A pilot in France is testing tunnel segments made of low-carbon concrete. Image: Ally Griffin

Our civilisation is built on the stuff. We live on it, walk on it and send our sewage down it. Versatile, cheap and easy to produce, cement is the most consumed material on Earth after water.

And it’s terrible for the environment, accounting for around eight per cent of global emissions.

Using less would be a good start, hence efforts to bring circular thinking into construction. Using alternatives is another idea gaining traction, cue the resurgence of timber. But the cement sector itself ultimately needs to clean up.

Doing the heavy lifting is Ecocem, an Irish startup that claims to have cut the carbon footprint of cement by around 95 per cent.

How? It uses slag – a waste product from the steel industry – as a substitute for clinker, which is the most CO2 intensive ingredient in cement.

Any good? Well, the stuff is currently being used to build the Paris Metro extension, among other global infrastructure projects.

 

Limitless star power

Nuclear fusion energy: a jet interior with superimposed plasma

Image: Interior of the Joint European Torus laboratory in Oxford. Credit: UKAEA / EUROfusion

The concept alone is enough to bend your mind, but this technology is not the stuff of science fiction – it’s in development right now.

It’s best known as nuclear fusion, the process by which stars, like our sun, generate energy. While existing nuclear reactors employ fission to produce energy, fusion works by harnessing the heat released when atoms are fused.

The fuel required is two widely available isotopes of hydrogen – deuterium and tritium – and the fusing can be done in a facility the size of a shipping container.

The technology made a huge leap forward in February thanks to the Joint European Torus laboratory in Oxford, which smashed its own record for the amount of energy extracted from the process, and in May scientists updated a ‘foundational principle’, meaning it could provide even more power than previously thought.
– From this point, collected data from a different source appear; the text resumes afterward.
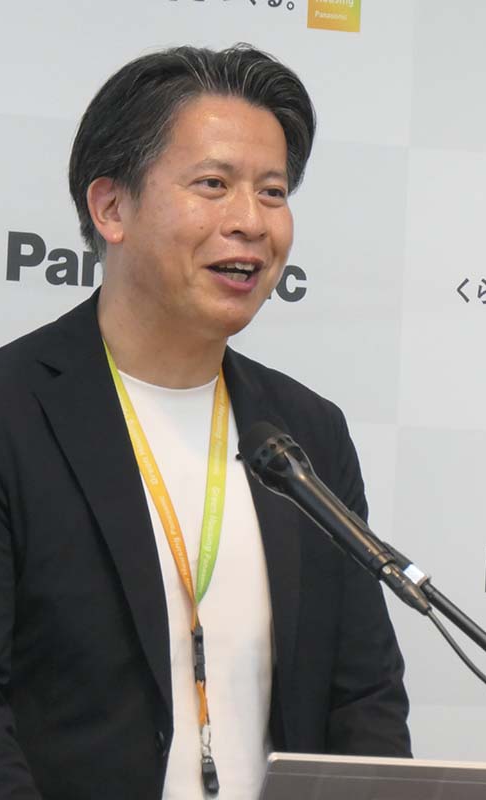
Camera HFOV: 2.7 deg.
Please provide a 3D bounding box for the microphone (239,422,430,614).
[{"bbox_3d":[0.076,0.098,8.280,0.224,0.044,0.044,45,21,22],"label":"microphone"}]

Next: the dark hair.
[{"bbox_3d":[-0.043,-0.208,8.500,0.187,0.195,0.215,8,-8,-37],"label":"dark hair"}]

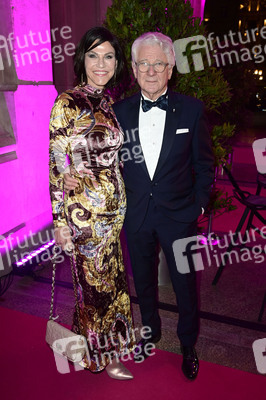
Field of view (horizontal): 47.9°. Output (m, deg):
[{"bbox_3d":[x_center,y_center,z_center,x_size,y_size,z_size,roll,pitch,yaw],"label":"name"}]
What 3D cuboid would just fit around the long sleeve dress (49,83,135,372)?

Nobody knows when it will be commercially viable, but mastering fusion could literally save humanity from climate change.

 

Tidal sequestration

Found naturally in places like Hawaii, olivine could help slash emissions. Image: Lance Asper

A beautifully simple solution by US nonprofit Project Vesta could sequester millions of tonnes of carbon while reducing ocean acidification – by simply scattering sand on beaches.

This is not just any sand, this is olivine, which dissolves CO2 as it’s broken down by the waves – a natural process known as chemical weathering. As a bonus, a byproduct is bicarbonate, which adds alkalinity to the water.

Olivine is found naturally in places like Hawaii. US-based Project Vesta is conducting a pilot study in the Dominican Republic to see how scattering it on beaches impacts the local ecology, if at all.

If olivine is deployed on just 0.25 per cent of global shores, Project Vesta reckons it could remove 1bn tonnes of CO2 from the Earth’s atmosphere.